About

I work on prediction and inference in politics and policy. My technical focus is on measurement problems involving information extraction, entity linkage, and latent variables.

Since spring 2019, I’ve been a data scientist at Georgetown University’s Center for Security and Emerging Technology. In 2020-2021, I taught a quantitative research course at NYU. I’ve also worked on open civic data at the MIT Election Lab and developed survey methods at MIT’s Political Experiments Research Lab. I received a Ph.D. in political science from MIT in fall 2018, and an M.P.A. in public policy from NYU in 2012.

Code

Public work from CSET can be found on our GitHub.

dgo implements dynamic estimation of latent characteristics using multilevel Bayesian models. It estimates subpopulation means from individual-level item response data. Written in R with Devin Caughey and Christopher Warshaw, across a number of projects, including our paper below.

I wrote qsurvey while staffing MIT PERL. It’s a toolkit for R users working with the Qualtrics platform: designing surveys and analyzing results.

Publications

“The Ideological Nationalization of Partisan Subconstituencies in the American States,” with Devin Caughey and Christopher Warshaw, in Public Choice:

Since the mid-twentieth century, elite political behavior in the United States has become much more nationalized. In Congress, for example, within-party geographic cleavages have declined, roll-call voting has become more one-dimensional, and Democrats and Republicans have diverged along this main dimension of national partisan conflict. The existing literature finds that citizens have only weakly and belatedly mimicked elite trends. We show, however, that a different picture emerges if we focus not on individual citizens, but on the aggregate characteristics of geographic constituencies.

Using biennial estimates of the economic, racial, and social policy liberalism of the average Democrat and Republican in each state over the past six decades, we demonstrate a surprisingly close correspondence between mass and elite trends. Specifically, we find that: (1) ideological divergence between Democrats and Republicans has widened dramatically within each domain, just as it has in Congress; (2) ideological variation across senators’ partisan subconstituencies is now explained almost completely by party rather than state, closely tracking trends in the Senate; and (3) economic, racial, and social liberalism have become highly correlated across partisan subconstituencies, just as they have across members of Congress. Overall, our findings contradict the reigning consensus that polarization in Congress has proceeded much more rapidly and extensively than polarization in the mass public.
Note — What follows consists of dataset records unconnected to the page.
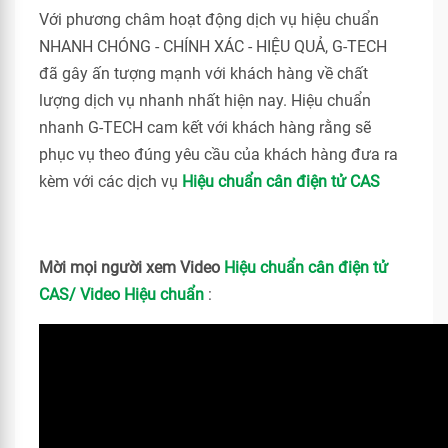
Với phương châm hoạt động dịch vụ hiệu chuẩn
NHANH CHÓNG - CHÍNH XÁC - HIỆU QUẢ, G-TECH
đã gây ấn tượng mạnh với khách hàng về chất
lượng dịch vụ nhanh nhất hiện nay. Hiệu chuẩn
nhanh G-TECH cam kết với khách hàng rằng sẽ
phục vụ theo đúng yêu cầu của khách hàng đưa ra
kèm với các dịch vụ
Hiệu chuẩn cân điện tử CAS
Mời mọi người xem Video
Hiệu chuẩn cân điện tử
CAS/ Video Hiệu chuẩn
: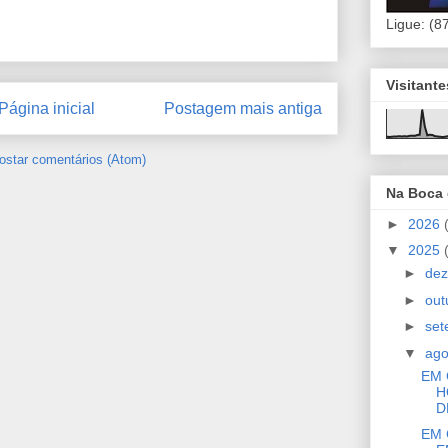
Ligue: (8
Visitant
Página inicial
Postagem mais antiga
ostar comentários (Atom)
Na Boca
►
2026
▼
2025
►
de
►
out
►
se
▼
ag
EM 
H
D
EM 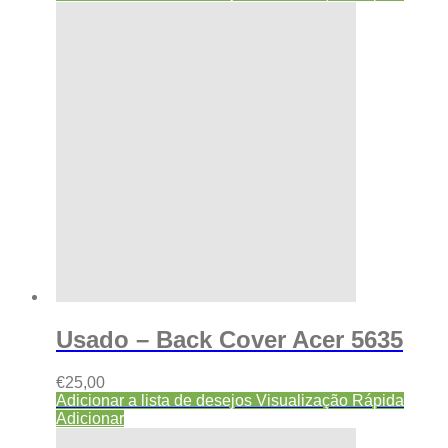
Usado – Back Cover Acer 5635
€
25,00
Adicionar a lista de desejos
Visualização Rápida
Adicionar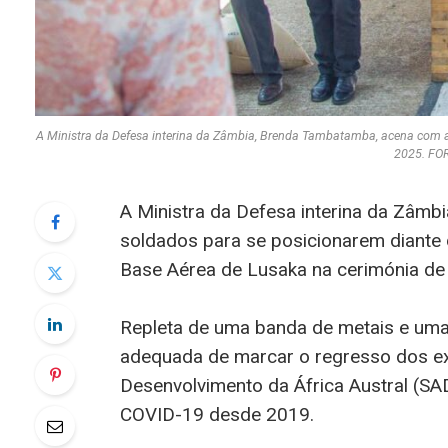
A Ministra da Defesa interina da Zâmbia, Brenda Tambatamba, acena com a
2025. FO
A Ministra da Defesa interina da Zâmb
soldados para se posicionarem diante 
Base Aérea de Lusaka na cerimónia de 
Repleta de uma banda de metais e uma
adequada de marcar o regresso dos ex
Desenvolvimento da África Austral (S
COVID-19 desde 2019.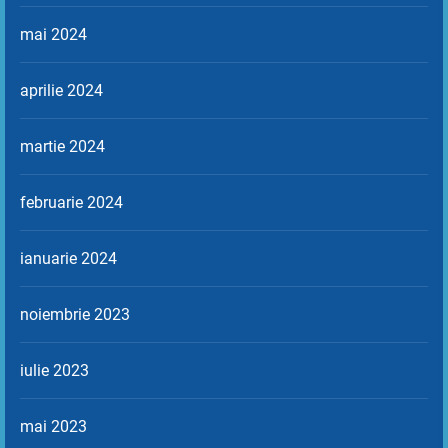
mai 2024
aprilie 2024
martie 2024
februarie 2024
ianuarie 2024
noiembrie 2023
iulie 2023
mai 2023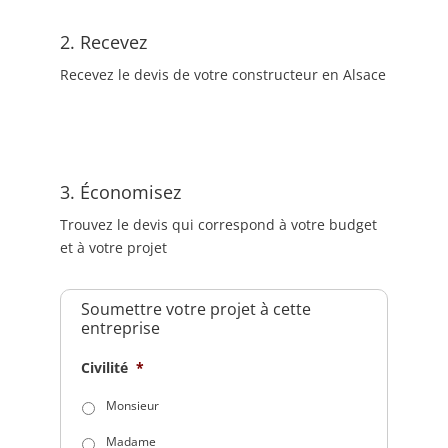
2. Recevez
Recevez le devis de votre constructeur en Alsace
3. Économisez
Trouvez le devis qui correspond à votre budget
et à votre projet
Soumettre votre projet à cette
entreprise
Civilité
*
Monsieur
Madame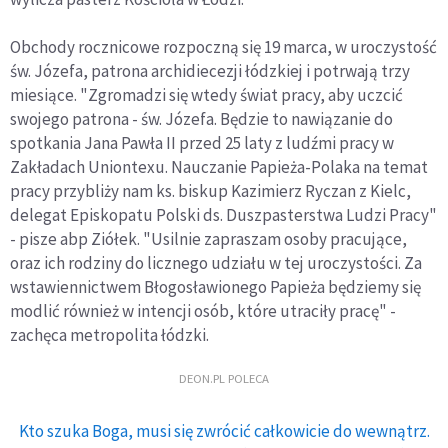
Obchody rocznicowe rozpoczną się 19 marca, w uroczystość
św. Józefa, patrona archidiecezji łódzkiej i potrwają trzy
miesiące. "Zgromadzi się wtedy świat pracy, aby uczcić
swojego patrona - św. Józefa. Będzie to nawiązanie do
spotkania Jana Pawła II przed 25 laty z ludźmi pracy w
Zakładach Uniontexu. Nauczanie Papieża-Polaka na temat
pracy przybliży nam ks. biskup Kazimierz Ryczan z Kielc,
delegat Episkopatu Polski ds. Duszpasterstwa Ludzi Pracy"
- pisze abp Ziółek. "Usilnie zapraszam osoby pracujące,
oraz ich rodziny do licznego udziału w tej uroczystości. Za
wstawiennictwem Błogosławionego Papieża będziemy się
modlić również w intencji osób, które utraciły pracę" -
zachęca metropolita łódzki.
DEON.PL POLECA
Kto szuka Boga, musi się zwrócić całkowicie do wewnątrz.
“Voter ID Laws: A View from the Public,” with Paul Gronke, William D. Hicks, Seth C. McKee, and Charles Stewart III, in Social Science Quarterly:

Voter identification (ID) emerged as a policy innovation during elite debate over lessons learned from the 2000 election, but as proposals for new strict ID laws have swept the states, it has resonated among the mass public as well. As we show, although there were clearly partisan differences over the necessity and form of photo ID laws from the beginning, the public began the decade of the 2000s by and large favorably disposed toward such laws. This favorable disposition included all relevant demographic groups. However, the popular consensus on voter ID laws has frayed. We document the decline of this consensus and explore the ways that partisanship now shapes two views of strict photo ID laws.

For Republicans, favorability about the effects of photo ID laws appears to have attained the status of party orthodoxy. For Democrats, attitudes about the effects of photo ID laws are much more variable. The greater diversity in Democratic opinion resembles the political reality of a party that is more heterogeneous than its opposition.

“Attitudes toward Voting Technology, 2012–2019,” with Charles Stewart III, in Journal of Political Institutions and Political Economy:

The use of computers to record and tabulate votes has been increasingly controversial since the passage of the Help America Vote Act in 2002. This paper traces that controversy, exploring whether the elite debate about technology has affected popular attitudes. The empirical focus here is public opinion about voting technologies from 2012 to 2019. We find a consistent status-quo bias in attitudes about computer equipment — users of direct-recording electronic devices (DREs) tend to favor DREs and users of opscans tend to favor opscans. On top of this bias, DREs have tended to be regarded as superior to both opscans and hand-counted paper over the time covered in the paper, although this advantage has recently declined. The decline in the relative preference for DREs had been greatest among survey respondents who pay the greatest attention to news and public affairs.